Clinical Study Associate

Company Description

QREC Clinical Research LLP, a Contract Research Organization with offices in Jaipur (India), Hyderabad (India), and Dubai (UAE), provides comprehensive clinical research services to the healthcare industry, government, and private sectors. The company specializes in Clinical Trials (Phase 3 & 4), Real-World Evidence Studies, Post-Marketing Surveillance (PMS), Investigator-Initiated Studies, Medical Writing, Clinical Data Management, Statistical Analysis, and Medico-Marketing. With a robust global footprint, QREC has successfully delivered over 450 brand plans, 162 real-world studies, and numerous clinical data management and medical writing projects. Supported by a team of 63+ skilled professionals and a comprehensive database of over 45,000 doctors and 810,000 patients, QREC is committed to delivering high-quality, insightful outcomes for its clients worldwide.

Role Description

This is a full-time, on-site role for a Clinical Study Associate based in Jaipur. The Clinical Study Associate will be responsible for coordinating and supporting clinical trials and research projects, managing study documentation, and assisting in data collection and analysis. Responsibilities include liaising with investigators and healthcare professionals, ensuring compliance with regulatory requirements, monitoring study progress, and preparing reports.
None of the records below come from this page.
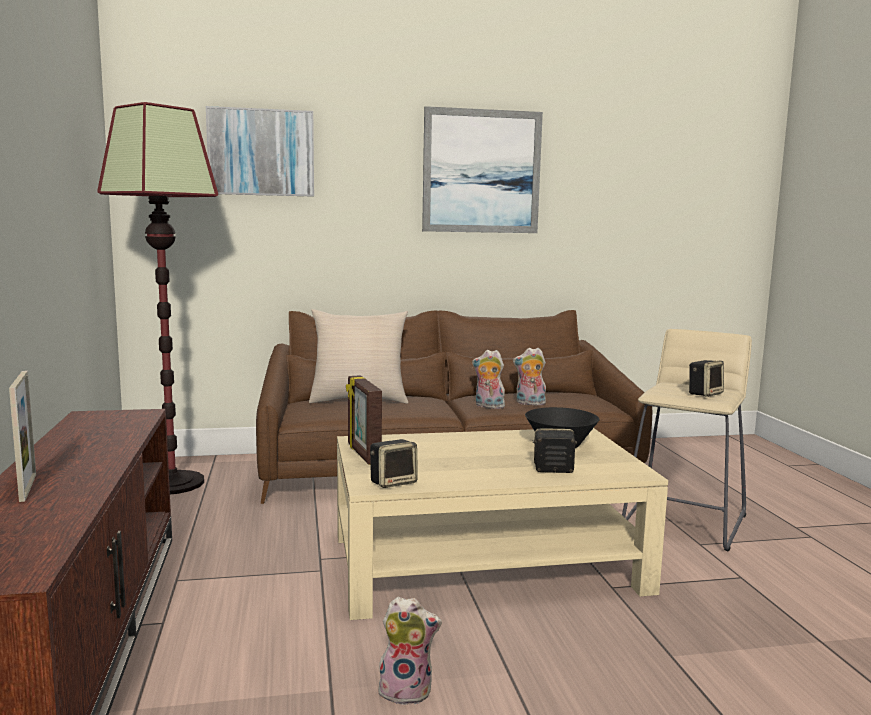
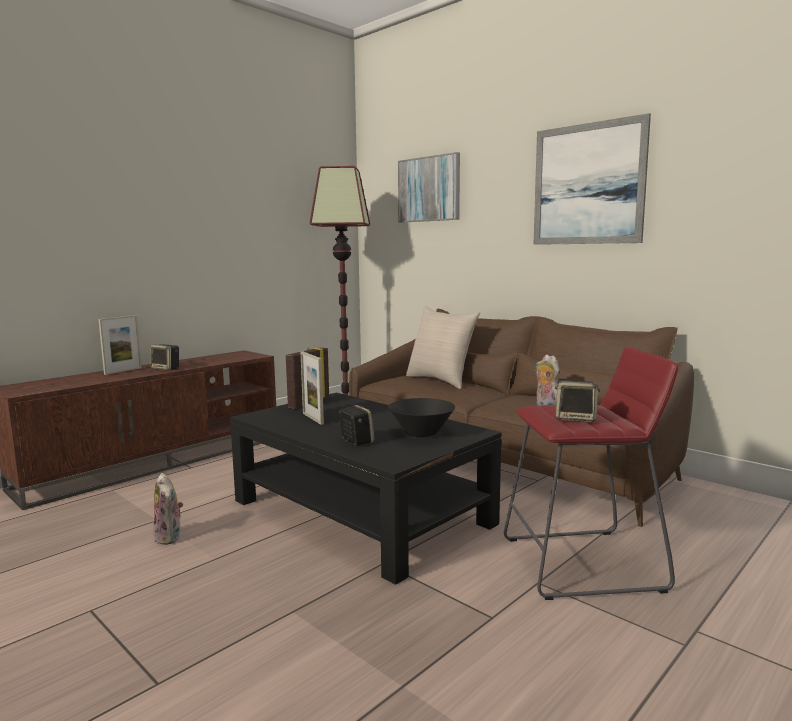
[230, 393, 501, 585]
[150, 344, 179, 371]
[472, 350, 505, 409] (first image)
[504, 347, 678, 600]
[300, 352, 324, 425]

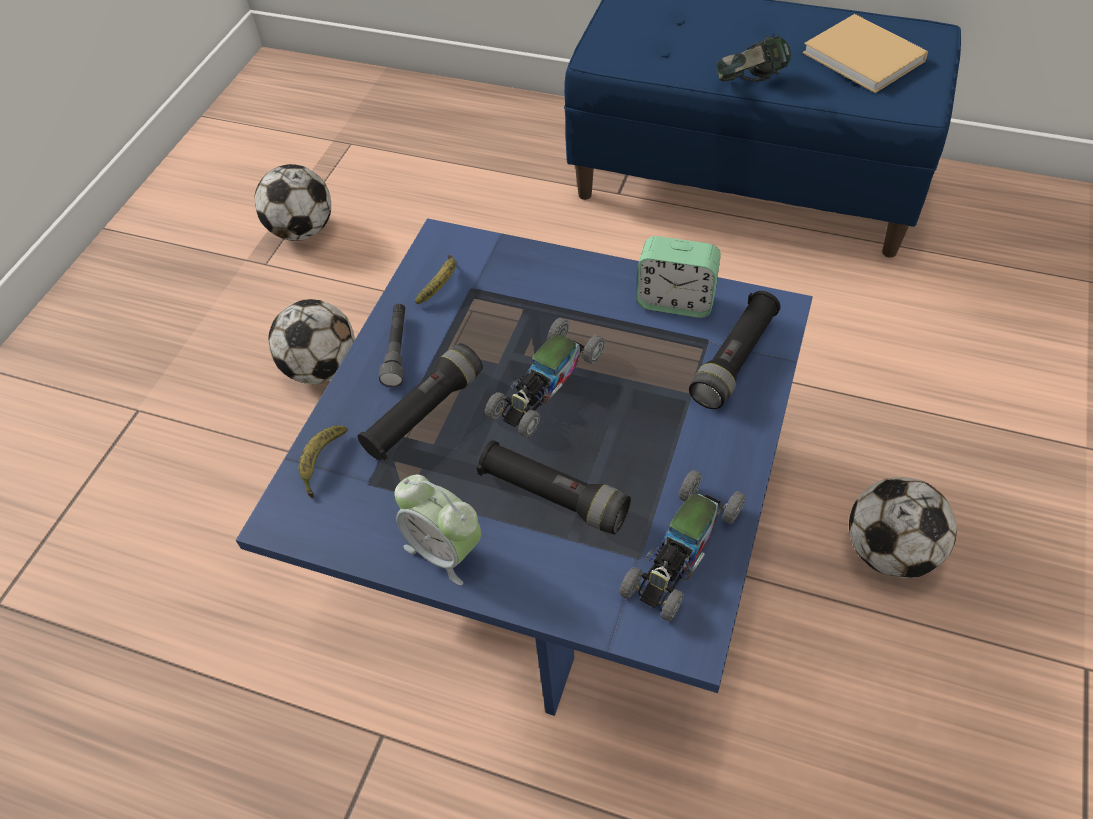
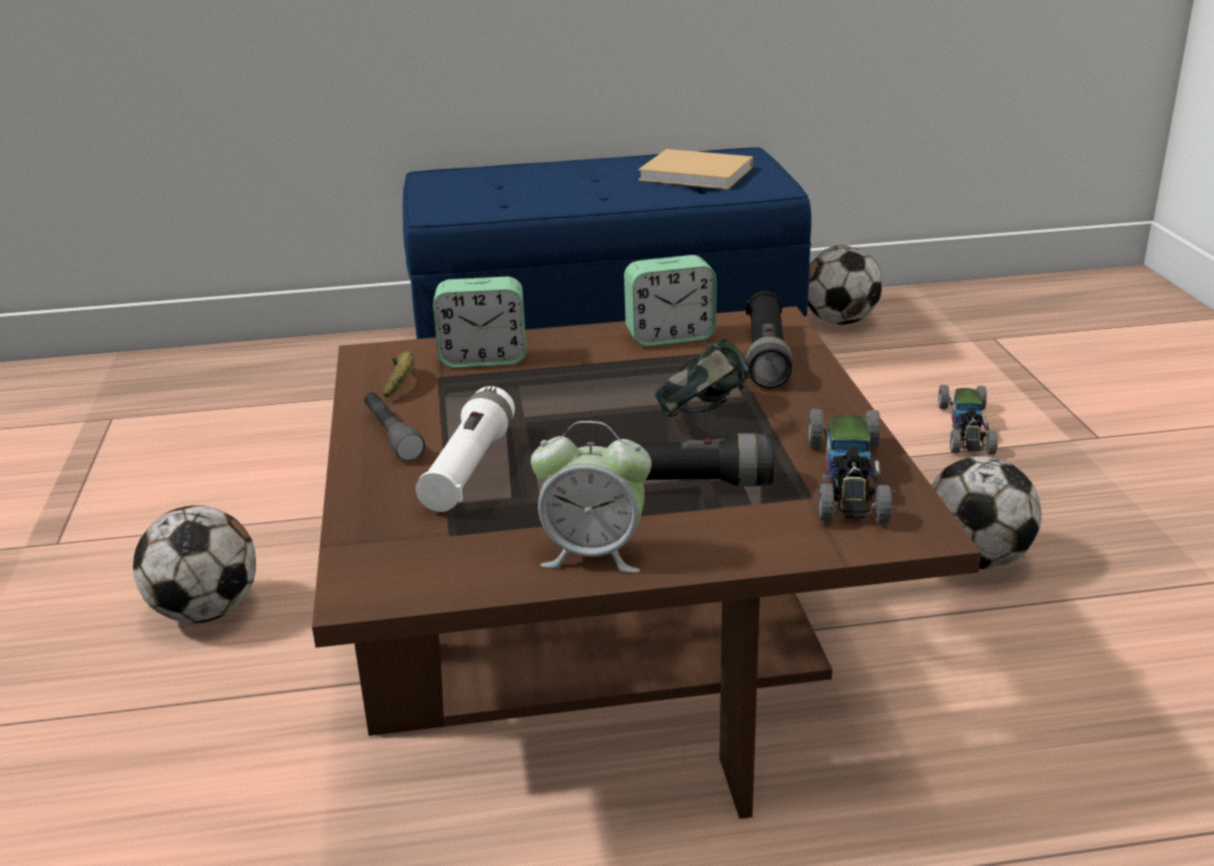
[312, 306, 981, 819]
[808, 245, 882, 325]
[299, 425, 348, 498] (first image)
[416, 386, 515, 512]
[938, 385, 998, 455]
[655, 338, 752, 418]
[433, 277, 526, 368]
The role also entails working closely with cross-functional teams to ensure timely execution of clinical research projects.

Qualifications

• Strong communication skills to effectively interact with team members, investigators, and healthcare professionals.
• Knowledge and experience in research methodologies, study protocols, and regulatory guidelines for clinical trials.
• Background in medicine, healthcare, or a related field is preferred.
• Hands-on experience in clinical trials and familiarity with clinical trial operations is highly desirable.
• Ability to work collaboratively in a dynamic environment and adapt to new challenges.
• Detail-oriented with excellent organizational and time-management skills.
• Proficiency in medical writing and data analysis is a plus.
• Bachelor’s degree or higher in Life Sciences, Medicine, Pharmacy, or related disciplines.